One of the cautions about development progress of AI-like tools is based on the important role played by DARPA (Defense Intelligence Research Projects Agency) as it provides a large percentage of funding for various projects underway including an annual robotics competition to observe advances approximating many human qualities of movement. Clearly this agency has a mission antithetical to a purely humane result of AGI/ASI. After all DARPA is in the business of developing ‘weapons’ for military use – a not altogether benign mission in technology except perhaps as seen from point of view men at arms.
The author mentions impact ASI and AGI will have on employment. His pessimism is mirrored in an Oxford University study concluding advancing tech developments pose an explicit threat to an estimated 47% of the 702 employment categories of the US Department of Commerce. While this report is an estimate it nonetheless raises the same sort of questions about computers in general, ASI and AGI in particular, and their impact on society. The report has recently been augmented with estimates of tech influence on employment in many other countries of the world.

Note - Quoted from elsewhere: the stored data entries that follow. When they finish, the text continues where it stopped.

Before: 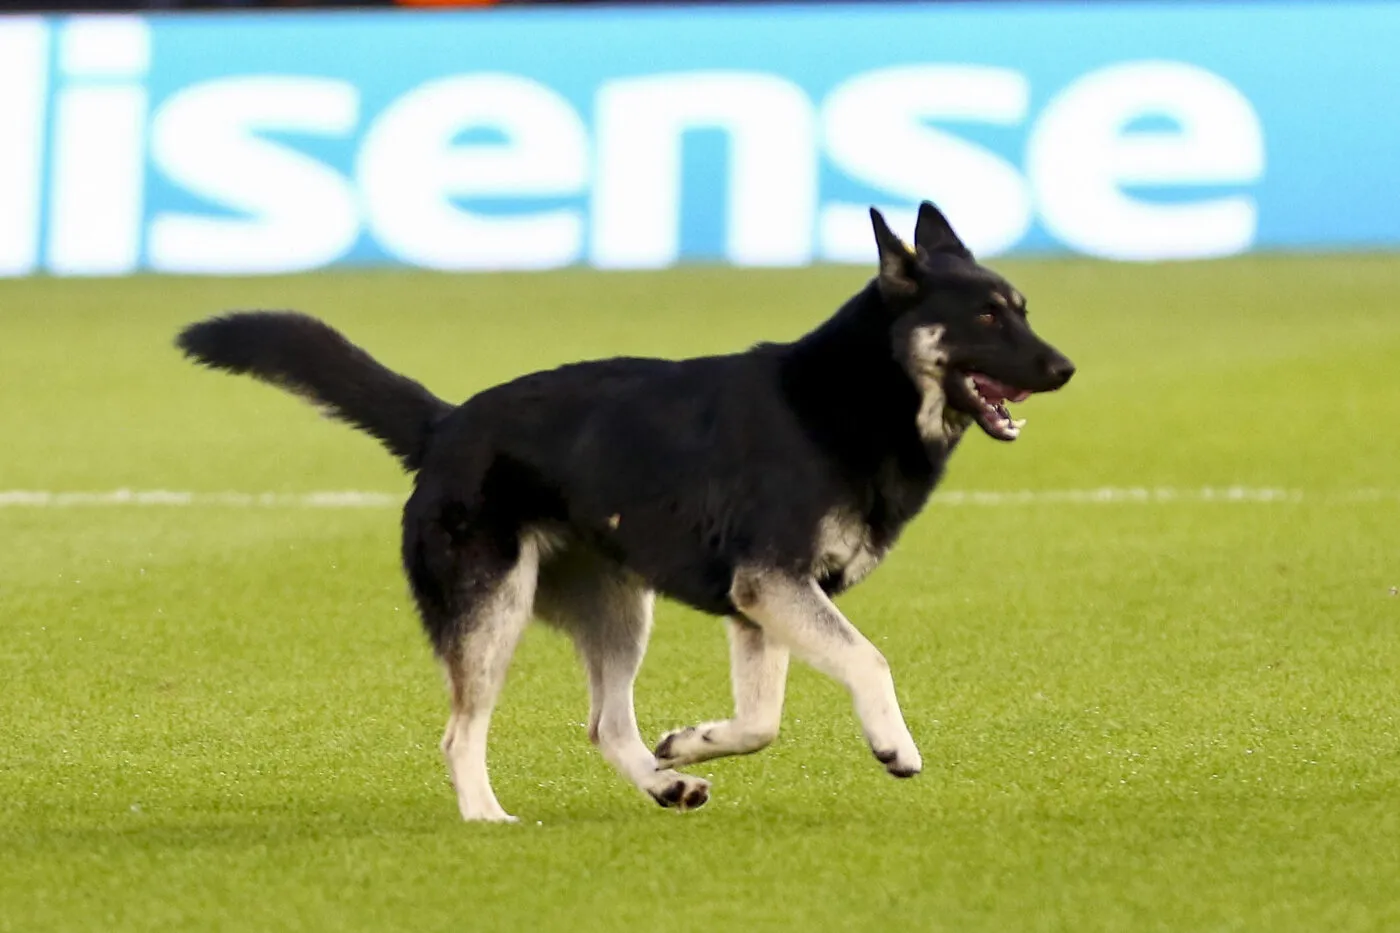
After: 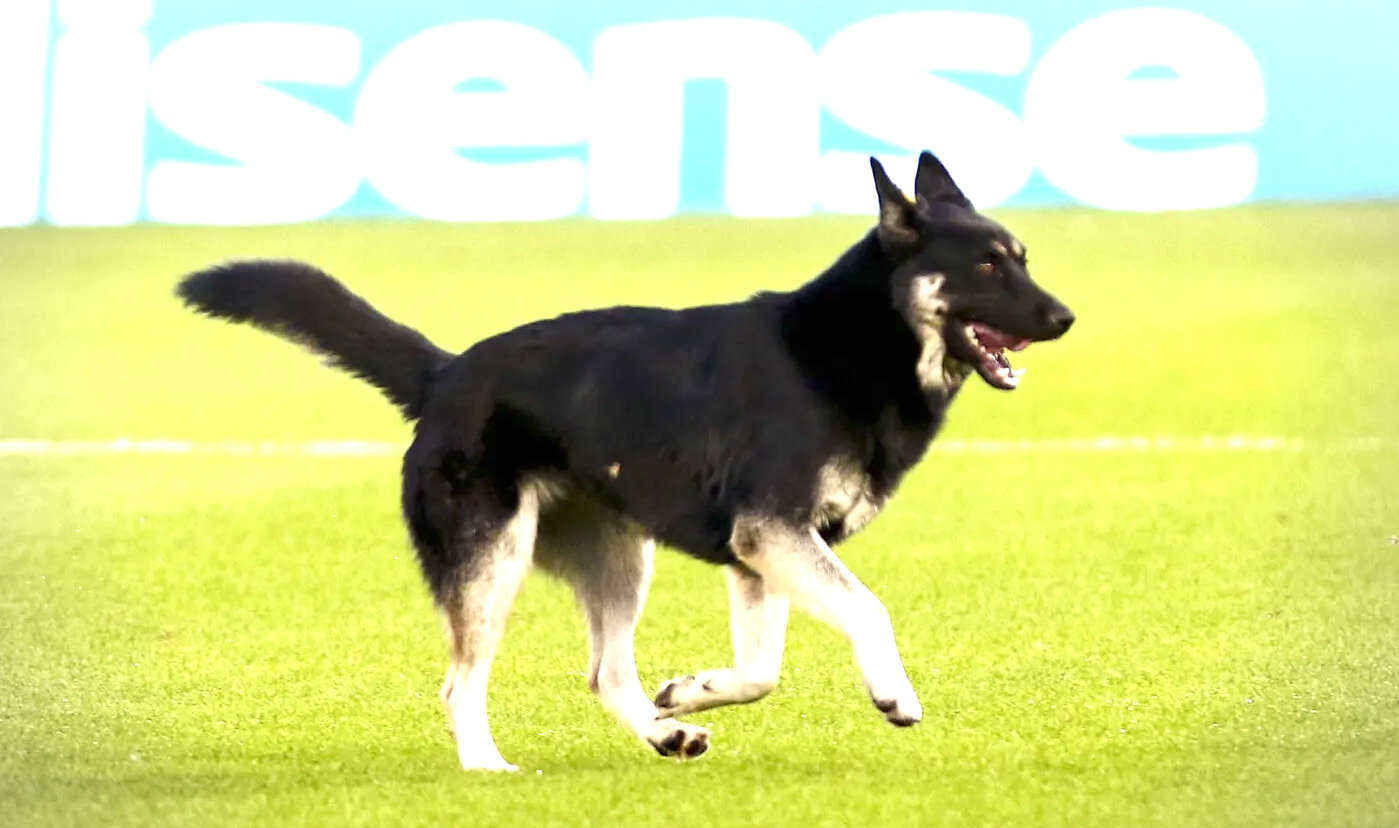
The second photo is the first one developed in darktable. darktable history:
vignetting: fall-off radius 63.6%
exposure: black level correction 0, exposure 1.1 EV, compensate exposure bias true, compensate highlight preservation false
crop and rotate: top 5.609%, bottom 5.609%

Another Oxford author is John Bostrom who outlines in great detail a road from our present to some future of AGI/ASI. A more recent development centers around Musk and Tegmark motivated by concern to fund and form an institute for evaluating threats and benefits. There is a persistent sense of threat from computers, automation and robotics dating from decades before the present. More recently this sense of threat seems to be accelerating concern about our human future with highly developed robotic associates. Barratt is a lucid presentation of the issues from a non-technical point of view.